(Page-level text extractions)
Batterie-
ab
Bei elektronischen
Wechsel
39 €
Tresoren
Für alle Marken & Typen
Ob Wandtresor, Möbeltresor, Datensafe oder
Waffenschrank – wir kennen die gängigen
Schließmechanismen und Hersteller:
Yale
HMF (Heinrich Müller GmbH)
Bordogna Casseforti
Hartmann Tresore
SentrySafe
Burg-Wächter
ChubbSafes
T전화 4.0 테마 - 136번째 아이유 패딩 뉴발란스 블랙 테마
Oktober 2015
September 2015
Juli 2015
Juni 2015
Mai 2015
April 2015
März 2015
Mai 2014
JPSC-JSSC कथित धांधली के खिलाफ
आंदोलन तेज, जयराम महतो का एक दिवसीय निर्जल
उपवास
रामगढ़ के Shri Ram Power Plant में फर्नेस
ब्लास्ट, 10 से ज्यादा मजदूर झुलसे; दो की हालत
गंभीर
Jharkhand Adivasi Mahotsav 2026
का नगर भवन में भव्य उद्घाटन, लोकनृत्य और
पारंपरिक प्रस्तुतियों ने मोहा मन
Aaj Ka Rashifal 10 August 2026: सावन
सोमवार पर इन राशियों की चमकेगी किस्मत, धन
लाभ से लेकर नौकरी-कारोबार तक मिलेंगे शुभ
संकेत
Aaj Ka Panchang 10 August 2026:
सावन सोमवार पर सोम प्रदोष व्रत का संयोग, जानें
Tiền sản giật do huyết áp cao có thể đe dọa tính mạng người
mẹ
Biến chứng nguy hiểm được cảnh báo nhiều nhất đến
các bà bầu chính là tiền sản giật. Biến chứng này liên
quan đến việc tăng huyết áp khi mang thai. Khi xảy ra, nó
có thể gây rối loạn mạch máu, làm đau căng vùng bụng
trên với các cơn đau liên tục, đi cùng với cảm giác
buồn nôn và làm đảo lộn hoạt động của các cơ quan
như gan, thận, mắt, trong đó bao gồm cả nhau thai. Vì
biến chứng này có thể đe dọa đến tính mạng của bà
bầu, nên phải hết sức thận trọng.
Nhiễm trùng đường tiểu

#### Task requirements
If a line falls between the first line of the records and the line containing "Jharkhand Adivasi Mahotsav 2026", inclusive, repeat it exactly; leave out all others.

#### Exercise result
Batterie-
ab
Bei elektronischen
Wechsel
39 €
Tresoren
Für alle Marken & Typen
Ob Wandtresor, Möbeltresor, Datensafe oder
Waffenschrank – wir kennen die gängigen
Schließmechanismen und Hersteller:
Yale
HMF (Heinrich Müller GmbH)
Bordogna Casseforti
Hartmann Tresore
SentrySafe
Burg-Wächter
ChubbSafes
T전화 4.0 테마 - 136번째 아이유 패딩 뉴발란스 블랙 테마
Oktober 2015
September 2015
Juli 2015
Juni 2015
Mai 2015
April 2015
März 2015
Mai 2014
JPSC-JSSC कथित धांधली के खिलाफ
आंदोलन तेज, जयराम महतो का एक दिवसीय निर्जल
उपवास
रामगढ़ के Shri Ram Power Plant में फर्नेस
ब्लास्ट, 10 से ज्यादा मजदूर झुलसे; दो की हालत
गंभीर
Jharkhand Adivasi Mahotsav 2026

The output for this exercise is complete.